09 July 2008

The ultimate re-install

A couple of weeks ago Firefox started misbehaving, claiming that it couldn't find various files and refusing to start, closely followed by Internet Explorer coming out in sympathy and eventually even the portable applications gave up the ghost. Usually, when something goes wrong I find myself in good company and someone somewhere out there has experienced the same symptoms and published some nice instructions to get it sorted. Not this time. Whilst there were some posts here and there on similar lines, no-one was offering any helpful suggestions. So there was nothing for it but, for the first time in all my years of computing, wiping the thing clean and starting again. (I did have to do my daughter's laptop a couple of times when a trojan simply refused to budge but she had little on it she wished to keep but mine was a different story.)

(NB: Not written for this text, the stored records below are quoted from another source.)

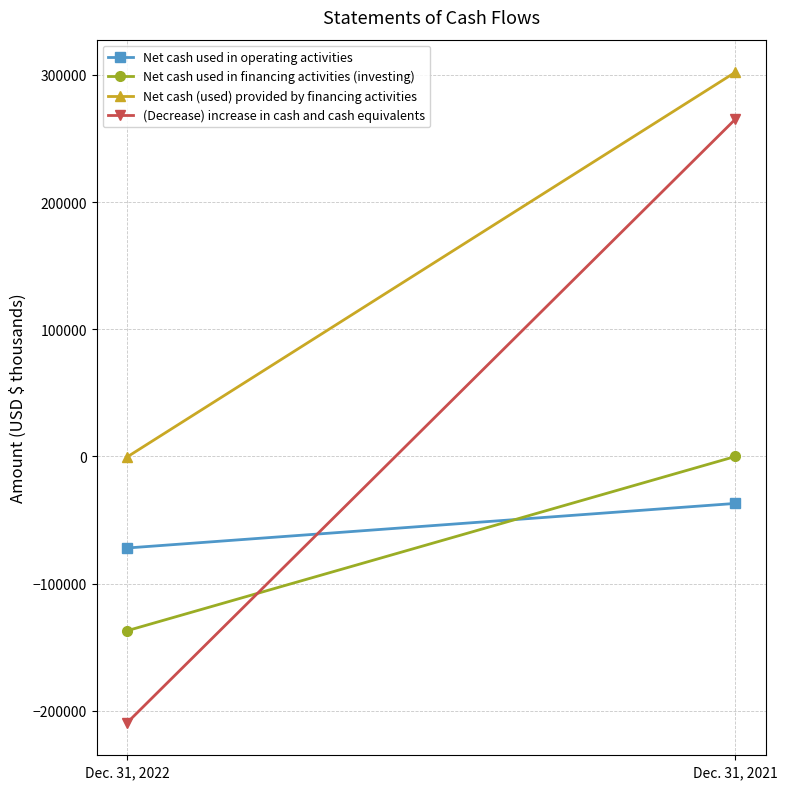

Which series changed the most between Dec. 31, 2022 and Dec. 31, 2021?

(Decrease) increase in cash and cash equivalents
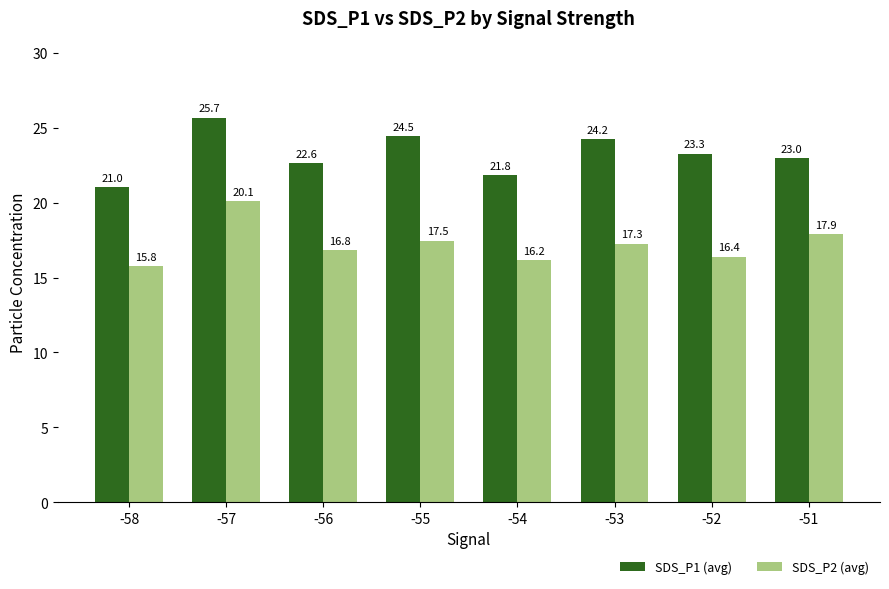

True or false: SDS_P2 (avg) has a value of 6.7 at -57.

False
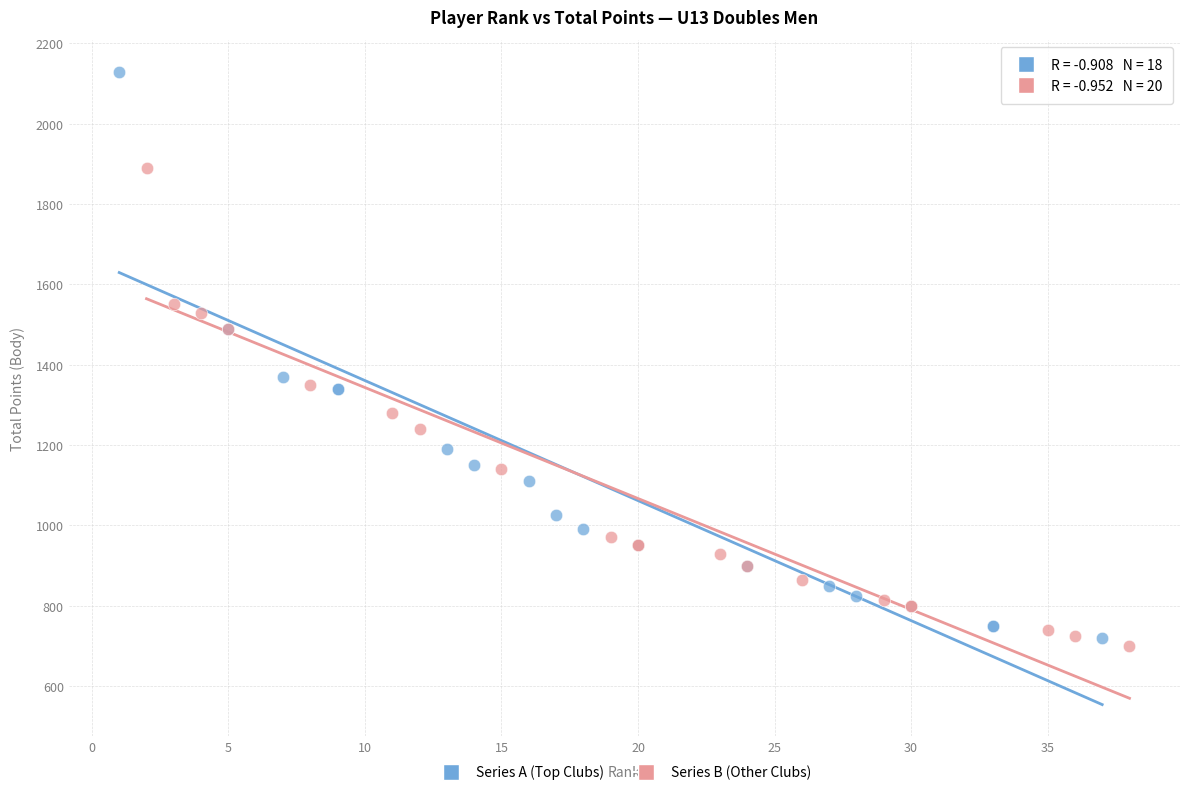

Which series contains the highest Y value?

Series A (Top Clubs)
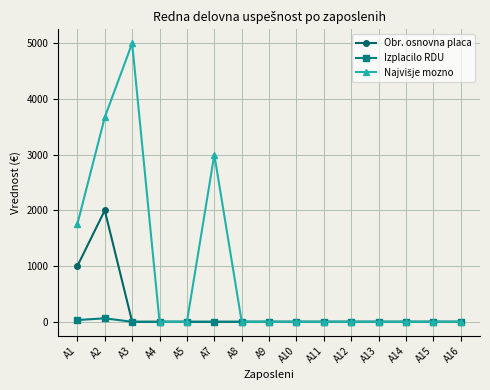

How many lines are shown in the chart?

3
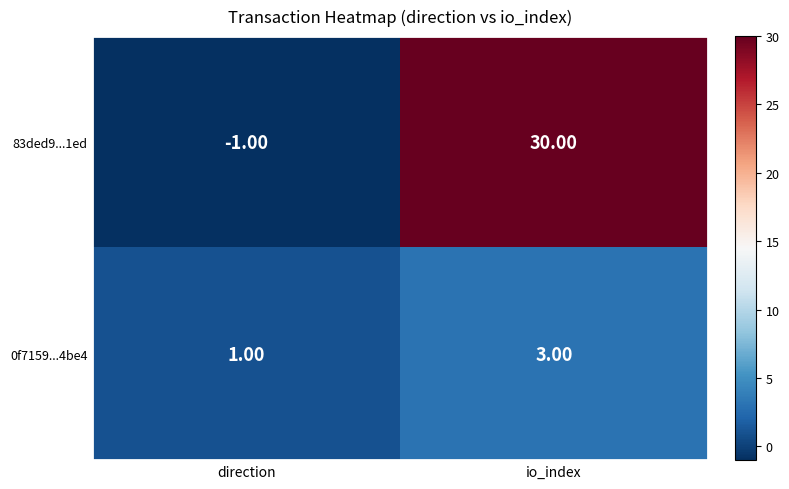

Is the value of 0f7159...4be4 at io_index greater than the value of 83ded9...1ed at io_index?

No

This used to be a complete pain because you'd have so much data by way of documents, photos and music files etc. that it was really difficult and very time consuming to back up everything before it all got wiped. Now we have SD cards and USB drives and wonderful gadgets for transferring files in an FTP-like manner from one computer to another and several gigabytes were simply moved somewhere safe for a while.

It still took an age, a couple of hours just for Windows, and all the extra programs I had have to be re-loaded or downloaded which is a long evening's work but well worthwhile as things do zip along afterwards.

It's so good not to have to worry about e-mail in the process as, of course, Gmail is all on-line and stuff now stored in Google documents and similar places is unaffected. I guess it won't be long before the whole pile of applications themselves are running on-line and all we need is a computer that accesses them with nothing being stored locally at all. More drops in the price of 'normal' computers too and we may well find ourselves just buying a new one when they stop working! I mean the screen seldom gives up, nor do the keyboard or other peripherals and components so it could be that we'll see a sort of plug-in thing that does all the processing work which will enable manufacturers to make smart, trendy designs that last for the bits that don't go wrong. Some programme or Windows not working? Unplug that bit and chuck it away. The ultimate re-install?!

You read it here first, possibly.

That reminds me of an argument I had in a College staff room in 199something. "Google?" they said. "That'll never catch on. Yahoo! Ask Jeeves and MSN Search (or whatever it was then) do all we need already."